SOURCE TEXT ▸
September 20, 2014 § 4 Comments
In my last two talks, I began to lay the groundwork for a philosophical ecology. Such a philosophy engages traditional philosophical categories—e.g, appearance and reality, ontology and epistemology, and the empirical and the transcendental—in a new light informed by an evolutionary and ecological framework. Below I summarize the ways in which each of these categories are transformed by the ecological insights of Alva Noë, Jacob von Uexküll, and Alfred North Whitehead. There’s much more work to be done in this area, but this at least gives us a sketch for how ecology will continue to transform philosophy in the coming years.
First, appearance and reality. Noë, von Uexküll, and Whitehead all deal in this distinction, albeit in slightly different ways. Noë deals in the phenomenological distinction between presence and absence. That which can be made present for Noë is related to the style or mode of access by which something can be made to appear. Similarly, von Uexküll follows the traditional Kantian distinction between appearing phenomena and inaccessible noumena, the latter of which serve as the cause for every appearance. We saw that Whitehead also plays in the language of appearance and reality, but also that he places this distinction in the context of evolutionary process. Each account thus opens out, in its own way, into an ecological zone that allows us to see that the distinction between what is present and what is absent cannot be fixed. Ecological philosophy means that, when we include evolutionary process, there is an ongoing breakdown between presence and absence, between appearance and reality.

PROBLEM 1 ▸ For the passage on philosophical ecology above, decide whether each statement agrees with it: (a) Noë deals in the phenomenological distinction between presence and absence; (b) von Uexküll rejects the Kantian distinction between phenomena and noumena; (c) the distinction between what is present and what is absent can be fixed. Give yes or no for each, with the deciding words of the passage quoted exactly.
PROBLEM 2 ▸ Resume the passage on philosophical ecology from the point at which it stops.

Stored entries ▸

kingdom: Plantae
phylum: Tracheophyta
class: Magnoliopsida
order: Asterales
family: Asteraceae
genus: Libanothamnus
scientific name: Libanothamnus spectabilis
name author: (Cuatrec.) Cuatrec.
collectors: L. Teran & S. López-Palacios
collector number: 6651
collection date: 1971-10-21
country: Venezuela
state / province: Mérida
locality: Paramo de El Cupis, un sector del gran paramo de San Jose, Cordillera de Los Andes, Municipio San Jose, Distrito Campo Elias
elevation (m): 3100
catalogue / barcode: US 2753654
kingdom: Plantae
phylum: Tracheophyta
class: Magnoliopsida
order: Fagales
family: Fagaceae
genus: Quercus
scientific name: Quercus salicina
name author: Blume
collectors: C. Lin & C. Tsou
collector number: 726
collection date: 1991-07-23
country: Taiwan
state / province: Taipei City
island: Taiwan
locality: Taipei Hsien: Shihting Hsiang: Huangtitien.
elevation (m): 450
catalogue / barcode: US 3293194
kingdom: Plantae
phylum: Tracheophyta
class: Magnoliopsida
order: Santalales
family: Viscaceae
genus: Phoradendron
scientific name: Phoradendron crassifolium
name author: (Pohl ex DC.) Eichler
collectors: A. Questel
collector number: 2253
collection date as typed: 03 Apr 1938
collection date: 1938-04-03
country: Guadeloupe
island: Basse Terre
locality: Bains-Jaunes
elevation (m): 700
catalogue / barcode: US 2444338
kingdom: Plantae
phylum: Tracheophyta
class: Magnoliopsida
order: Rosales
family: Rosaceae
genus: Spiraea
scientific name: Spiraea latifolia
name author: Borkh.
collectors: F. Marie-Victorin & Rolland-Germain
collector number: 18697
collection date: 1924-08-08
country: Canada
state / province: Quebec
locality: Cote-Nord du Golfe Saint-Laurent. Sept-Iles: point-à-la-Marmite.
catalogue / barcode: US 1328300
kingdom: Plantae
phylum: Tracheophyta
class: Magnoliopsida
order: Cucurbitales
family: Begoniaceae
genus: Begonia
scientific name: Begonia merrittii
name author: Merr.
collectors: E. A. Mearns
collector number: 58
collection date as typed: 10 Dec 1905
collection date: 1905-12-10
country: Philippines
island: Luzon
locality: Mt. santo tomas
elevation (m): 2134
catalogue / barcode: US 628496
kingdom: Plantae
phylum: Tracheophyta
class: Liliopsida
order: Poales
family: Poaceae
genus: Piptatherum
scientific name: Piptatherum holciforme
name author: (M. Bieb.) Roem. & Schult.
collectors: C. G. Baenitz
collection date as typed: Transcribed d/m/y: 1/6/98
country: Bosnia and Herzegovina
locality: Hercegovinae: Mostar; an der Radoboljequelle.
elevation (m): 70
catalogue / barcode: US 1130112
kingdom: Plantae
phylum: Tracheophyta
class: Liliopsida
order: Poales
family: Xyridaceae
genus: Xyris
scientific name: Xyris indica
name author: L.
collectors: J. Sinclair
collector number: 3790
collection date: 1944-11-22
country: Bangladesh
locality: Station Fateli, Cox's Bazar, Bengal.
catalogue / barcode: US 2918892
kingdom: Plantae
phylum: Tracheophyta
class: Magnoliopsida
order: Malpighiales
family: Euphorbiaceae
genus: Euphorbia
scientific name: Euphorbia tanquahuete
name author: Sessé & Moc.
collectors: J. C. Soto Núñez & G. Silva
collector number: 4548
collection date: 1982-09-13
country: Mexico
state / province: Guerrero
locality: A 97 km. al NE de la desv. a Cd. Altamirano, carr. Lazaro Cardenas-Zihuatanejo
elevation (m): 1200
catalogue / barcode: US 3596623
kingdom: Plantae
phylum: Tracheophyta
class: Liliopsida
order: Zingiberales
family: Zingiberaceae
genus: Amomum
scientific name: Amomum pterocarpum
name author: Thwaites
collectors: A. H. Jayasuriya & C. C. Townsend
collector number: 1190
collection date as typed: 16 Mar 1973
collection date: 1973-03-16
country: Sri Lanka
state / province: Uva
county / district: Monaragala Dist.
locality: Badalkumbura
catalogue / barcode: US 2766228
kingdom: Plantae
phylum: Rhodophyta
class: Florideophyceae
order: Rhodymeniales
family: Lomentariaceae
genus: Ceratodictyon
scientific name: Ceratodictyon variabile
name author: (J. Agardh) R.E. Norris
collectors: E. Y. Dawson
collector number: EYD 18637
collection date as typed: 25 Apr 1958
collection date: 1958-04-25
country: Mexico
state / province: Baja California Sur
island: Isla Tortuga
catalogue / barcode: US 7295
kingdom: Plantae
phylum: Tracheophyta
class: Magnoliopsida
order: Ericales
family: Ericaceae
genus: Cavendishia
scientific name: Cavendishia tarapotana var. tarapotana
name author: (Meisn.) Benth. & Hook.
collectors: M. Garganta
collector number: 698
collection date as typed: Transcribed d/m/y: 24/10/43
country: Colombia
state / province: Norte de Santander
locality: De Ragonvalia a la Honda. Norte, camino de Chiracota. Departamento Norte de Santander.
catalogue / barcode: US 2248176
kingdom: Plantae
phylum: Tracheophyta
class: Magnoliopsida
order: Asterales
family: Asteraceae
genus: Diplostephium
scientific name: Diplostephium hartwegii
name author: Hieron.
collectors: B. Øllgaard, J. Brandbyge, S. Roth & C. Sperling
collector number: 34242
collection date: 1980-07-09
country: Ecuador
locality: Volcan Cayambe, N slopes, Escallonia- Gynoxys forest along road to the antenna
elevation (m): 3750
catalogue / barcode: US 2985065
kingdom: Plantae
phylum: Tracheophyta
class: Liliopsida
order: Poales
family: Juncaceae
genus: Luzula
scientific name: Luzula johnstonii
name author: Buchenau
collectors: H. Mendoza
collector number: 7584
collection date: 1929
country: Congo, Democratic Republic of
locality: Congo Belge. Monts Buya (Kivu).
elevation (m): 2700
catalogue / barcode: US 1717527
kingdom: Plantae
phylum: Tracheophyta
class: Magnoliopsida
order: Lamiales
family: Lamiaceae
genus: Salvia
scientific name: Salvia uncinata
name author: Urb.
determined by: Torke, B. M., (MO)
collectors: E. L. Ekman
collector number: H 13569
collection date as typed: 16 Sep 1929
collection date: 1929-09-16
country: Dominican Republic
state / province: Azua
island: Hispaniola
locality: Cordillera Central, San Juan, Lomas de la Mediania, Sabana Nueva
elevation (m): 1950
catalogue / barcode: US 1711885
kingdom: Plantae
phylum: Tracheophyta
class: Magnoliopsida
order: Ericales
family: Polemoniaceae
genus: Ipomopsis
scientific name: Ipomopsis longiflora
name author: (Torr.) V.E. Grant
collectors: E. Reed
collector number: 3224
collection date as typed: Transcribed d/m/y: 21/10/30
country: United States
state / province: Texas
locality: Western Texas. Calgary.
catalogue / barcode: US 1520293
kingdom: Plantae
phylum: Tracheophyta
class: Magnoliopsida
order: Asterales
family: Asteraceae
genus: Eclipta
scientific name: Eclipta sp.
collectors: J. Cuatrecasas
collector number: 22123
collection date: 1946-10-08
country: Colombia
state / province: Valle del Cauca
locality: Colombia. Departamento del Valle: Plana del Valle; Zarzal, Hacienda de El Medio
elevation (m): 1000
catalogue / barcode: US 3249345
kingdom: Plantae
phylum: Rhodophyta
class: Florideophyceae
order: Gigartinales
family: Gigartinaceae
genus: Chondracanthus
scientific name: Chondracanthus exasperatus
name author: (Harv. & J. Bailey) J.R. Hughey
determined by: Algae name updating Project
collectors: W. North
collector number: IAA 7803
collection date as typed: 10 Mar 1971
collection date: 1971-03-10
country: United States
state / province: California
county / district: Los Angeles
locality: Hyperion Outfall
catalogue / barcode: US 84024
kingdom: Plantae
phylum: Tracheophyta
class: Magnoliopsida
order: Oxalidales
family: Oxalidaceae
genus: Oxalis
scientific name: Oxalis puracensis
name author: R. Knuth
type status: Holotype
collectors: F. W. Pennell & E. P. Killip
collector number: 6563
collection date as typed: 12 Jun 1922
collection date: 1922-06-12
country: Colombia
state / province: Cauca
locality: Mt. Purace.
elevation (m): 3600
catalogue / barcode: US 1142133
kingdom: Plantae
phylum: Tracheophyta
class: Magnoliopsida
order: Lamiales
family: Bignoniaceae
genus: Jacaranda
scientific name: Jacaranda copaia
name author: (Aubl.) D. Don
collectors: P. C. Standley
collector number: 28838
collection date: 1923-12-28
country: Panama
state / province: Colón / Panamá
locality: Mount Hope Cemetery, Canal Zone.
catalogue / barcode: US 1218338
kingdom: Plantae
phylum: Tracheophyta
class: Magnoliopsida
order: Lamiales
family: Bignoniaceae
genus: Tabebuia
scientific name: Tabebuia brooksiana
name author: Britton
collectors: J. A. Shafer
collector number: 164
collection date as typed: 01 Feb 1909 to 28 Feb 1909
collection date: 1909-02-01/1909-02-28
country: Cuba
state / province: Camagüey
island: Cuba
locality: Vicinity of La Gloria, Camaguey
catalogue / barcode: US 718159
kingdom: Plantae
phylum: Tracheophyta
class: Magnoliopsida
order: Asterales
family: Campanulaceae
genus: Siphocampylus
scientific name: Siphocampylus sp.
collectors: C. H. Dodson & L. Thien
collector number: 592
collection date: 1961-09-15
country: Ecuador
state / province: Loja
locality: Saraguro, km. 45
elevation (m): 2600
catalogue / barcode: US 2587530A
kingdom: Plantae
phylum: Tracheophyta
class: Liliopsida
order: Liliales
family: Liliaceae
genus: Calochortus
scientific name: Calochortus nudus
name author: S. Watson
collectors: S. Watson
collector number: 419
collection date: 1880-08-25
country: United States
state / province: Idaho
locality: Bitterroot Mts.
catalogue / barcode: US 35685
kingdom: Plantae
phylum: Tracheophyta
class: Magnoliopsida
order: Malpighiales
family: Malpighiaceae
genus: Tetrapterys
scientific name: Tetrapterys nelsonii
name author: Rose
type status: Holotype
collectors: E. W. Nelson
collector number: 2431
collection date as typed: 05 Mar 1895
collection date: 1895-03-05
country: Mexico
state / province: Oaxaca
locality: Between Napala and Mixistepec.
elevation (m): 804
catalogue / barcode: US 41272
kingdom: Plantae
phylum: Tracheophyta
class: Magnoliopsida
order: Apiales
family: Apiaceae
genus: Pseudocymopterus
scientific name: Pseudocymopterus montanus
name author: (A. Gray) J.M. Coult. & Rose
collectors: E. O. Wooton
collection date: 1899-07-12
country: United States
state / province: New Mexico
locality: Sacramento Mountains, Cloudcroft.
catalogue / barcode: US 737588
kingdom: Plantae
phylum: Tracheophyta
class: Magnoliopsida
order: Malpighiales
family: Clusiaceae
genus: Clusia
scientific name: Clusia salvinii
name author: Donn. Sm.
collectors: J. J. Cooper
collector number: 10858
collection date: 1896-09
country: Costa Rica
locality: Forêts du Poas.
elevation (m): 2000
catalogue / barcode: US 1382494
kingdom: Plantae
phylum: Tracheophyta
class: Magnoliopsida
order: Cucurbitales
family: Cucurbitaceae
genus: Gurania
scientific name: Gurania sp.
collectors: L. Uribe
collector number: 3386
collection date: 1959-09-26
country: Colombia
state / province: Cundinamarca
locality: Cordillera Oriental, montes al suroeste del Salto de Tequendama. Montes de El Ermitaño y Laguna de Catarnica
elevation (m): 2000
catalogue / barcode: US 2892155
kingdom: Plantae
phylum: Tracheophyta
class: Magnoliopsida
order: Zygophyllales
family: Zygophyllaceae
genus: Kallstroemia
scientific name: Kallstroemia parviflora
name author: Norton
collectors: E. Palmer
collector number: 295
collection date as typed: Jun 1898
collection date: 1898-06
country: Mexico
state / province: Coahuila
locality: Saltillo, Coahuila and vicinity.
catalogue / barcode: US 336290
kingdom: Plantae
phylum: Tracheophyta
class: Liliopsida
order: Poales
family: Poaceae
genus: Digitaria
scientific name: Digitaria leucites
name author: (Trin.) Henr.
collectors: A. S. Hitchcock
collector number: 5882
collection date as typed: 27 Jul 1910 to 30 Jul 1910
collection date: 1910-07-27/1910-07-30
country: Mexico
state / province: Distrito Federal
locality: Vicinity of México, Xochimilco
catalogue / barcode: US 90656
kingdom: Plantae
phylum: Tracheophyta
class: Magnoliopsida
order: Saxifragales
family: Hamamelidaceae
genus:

TASK OUTPUT 1 ▸
(a) Yes: "Noë deals in the phenomenological distinction between presence and absence."
(b) No: "von Uexküll follows the traditional Kantian distinction between appearing phenomena and inaccessible noumena"
(c) No: "the distinction between what is present and what is absent cannot be fixed"

TASK OUTPUT 2 ▸
Second, ontology and epistemology. If we accept Noë’s and von Uexküll’s ecological argument that embodiment and understanding are intimately linked, then we also encounter another breakdown or complication between ontology, the study of what is, and epistemology, the study of how we come to know what is. For if knowing and bodies are to a significant degree the same thing, then we are obliged to say that what a being can know is also the same thing as what a being can be. However, this does not amount to a full collapse of ontology into epistemology, as in the Kantian gesture we saw Whitehead reject earlier, nor does it result in a collapse of epistemology into ontology, as we see in what is sometimes called the “new materialism.” Instead it means that ontology and epistemology are linked, recursively, within the concept of ethology. In other words, in order for a being to know otherwise it must also become otherwise. The concept of ethology thus allows us to accept that knowing and being are closely linked, but it also allows us to maintain what I see as a crucial division between what is known about the cosmos and what escapes translation into knowledge or experience.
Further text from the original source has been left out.